WHAT IS EXPECTED
Please transcribe the passage on the C# web crawler, starting with "Simple Web Crawler in" and going on through "a given iteration.".

EXCERPT
..........

/wc-hs

Simple Web Crawler in C# .NET

Primary LanguageC#

Web Cralwer in .NET

The following program is a simple web crawler that leverages the Task Parallel Library (TPL). By using the Task() operation, the program executes asynchronously, fetching all of the hrefs of a given HTML page in batches, moving onto the next associated seed url concurrently. Reasons for using the TPL framework are in a bid to sustain thread processes for long periods of time, for any website may have thousands of given href tags. Therefore, when traversing through hundreds of href tags, the Task() operation provides a convenient way to run any number of arbitrary statements throughout a given iteration.

Depth Level of Search

Depending on the depth of search required, the code associated on line 110:

var urls = doc.DocumentNode.SelectNodes("//a\[@href\]")

..........

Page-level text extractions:
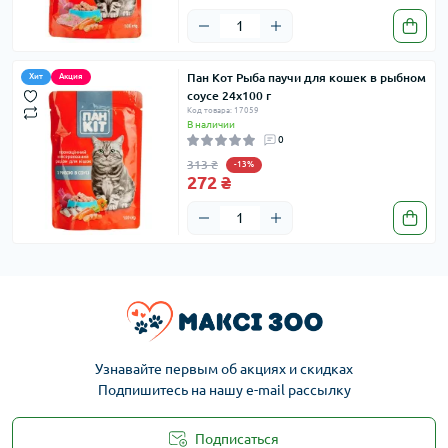
Пан Кот Рыба паучи для кошек в рыбном
Хит
Акция
соусе 24х100 г
Код товара: 17059
В наличии
0
313 ₴
-13%
272 ₴
Узнавайте первым об акциях и скидках
Подпишитесь на нашу e-mail рассылку
Подписаться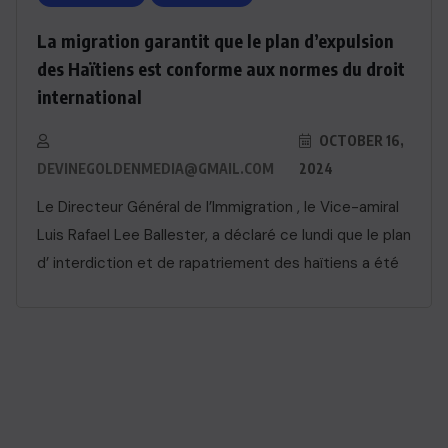
La migration garantit que le plan d’expulsion
des Haïtiens est conforme aux normes du droit
international
OCTOBER 16,
DEVINEGOLDENMEDIA@GMAIL.COM
2024
Le Directeur Général de l’Immigration , le Vice-amiral
Luis Rafael Lee Ballester, a déclaré ce lundi que le plan
d’ interdiction et de rapatriement des haïtiens a été
ACTUALITE
Haiti : Cinéma haïtien à Londres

..........

OUTPUT FOR THIS EXERCISE
Simple Web Crawler in C# .NET

Primary LanguageC#

Web Cralwer in .NET

The following program is a simple web crawler that leverages the Task Parallel Library (TPL). By using the Task() operation, the program executes asynchronously, fetching all of the hrefs of a given HTML page in batches, moving onto the next associated seed url concurrently. Reasons for using the TPL framework are in a bid to sustain thread processes for long periods of time, for any website may have thousands of given href tags. Therefore, when traversing through hundreds of href tags, the Task() operation provides a convenient way to run any number of arbitrary statements throughout a given iteration.